JOB ITEM
Copy the listing below, putting "CLOTHING" in place of every "GARMENTS" and leaving everything else unchanged.

RECORDS SUPPLIED
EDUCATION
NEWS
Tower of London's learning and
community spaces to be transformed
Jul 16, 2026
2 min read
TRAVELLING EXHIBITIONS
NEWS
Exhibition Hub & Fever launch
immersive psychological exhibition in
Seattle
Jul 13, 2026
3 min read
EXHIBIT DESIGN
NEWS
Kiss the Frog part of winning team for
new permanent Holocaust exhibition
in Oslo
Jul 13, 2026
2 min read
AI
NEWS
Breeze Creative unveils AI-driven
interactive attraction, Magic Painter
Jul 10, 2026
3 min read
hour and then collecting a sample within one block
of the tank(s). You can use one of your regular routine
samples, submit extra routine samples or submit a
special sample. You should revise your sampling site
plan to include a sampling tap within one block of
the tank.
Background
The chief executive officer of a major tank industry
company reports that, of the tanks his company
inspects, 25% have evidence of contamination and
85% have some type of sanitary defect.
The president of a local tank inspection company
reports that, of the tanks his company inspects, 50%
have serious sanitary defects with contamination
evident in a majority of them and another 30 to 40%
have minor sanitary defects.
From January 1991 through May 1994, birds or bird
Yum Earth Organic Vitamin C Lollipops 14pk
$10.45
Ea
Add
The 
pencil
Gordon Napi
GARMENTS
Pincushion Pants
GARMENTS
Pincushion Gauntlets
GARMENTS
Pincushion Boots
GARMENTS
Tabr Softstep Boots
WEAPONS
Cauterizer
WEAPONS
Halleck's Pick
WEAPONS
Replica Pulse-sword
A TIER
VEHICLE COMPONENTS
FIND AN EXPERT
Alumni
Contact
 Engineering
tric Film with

WRITTEN RESPONSE
EDUCATION
NEWS
Tower of London's learning and
community spaces to be transformed
Jul 16, 2026
2 min read
TRAVELLING EXHIBITIONS
NEWS
Exhibition Hub & Fever launch
immersive psychological exhibition in
Seattle
Jul 13, 2026
3 min read
EXHIBIT DESIGN
NEWS
Kiss the Frog part of winning team for
new permanent Holocaust exhibition
in Oslo
Jul 13, 2026
2 min read
AI
NEWS
Breeze Creative unveils AI-driven
interactive attraction, Magic Painter
Jul 10, 2026
3 min read
hour and then collecting a sample within one block
of the tank(s). You can use one of your regular routine
samples, submit extra routine samples or submit a
special sample. You should revise your sampling site
plan to include a sampling tap within one block of
the tank.
Background
The chief executive officer of a major tank industry
company reports that, of the tanks his company
inspects, 25% have evidence of contamination and
85% have some type of sanitary defect.
The president of a local tank inspection company
reports that, of the tanks his company inspects, 50%
have serious sanitary defects with contamination
evident in a majority of them and another 30 to 40%
have minor sanitary defects.
From January 1991 through May 1994, birds or bird
Yum Earth Organic Vitamin C Lollipops 14pk
$10.45
Ea
Add
The 
pencil
Gordon Napi
CLOTHING
Pincushion Pants
CLOTHING
Pincushion Gauntlets
CLOTHING
Pincushion Boots
CLOTHING
Tabr Softstep Boots
WEAPONS
Cauterizer
WEAPONS
Halleck's Pick
WEAPONS
Replica Pulse-sword
A TIER
VEHICLE COMPONENTS
FIND AN EXPERT
Alumni
Contact
 Engineering
tric Film with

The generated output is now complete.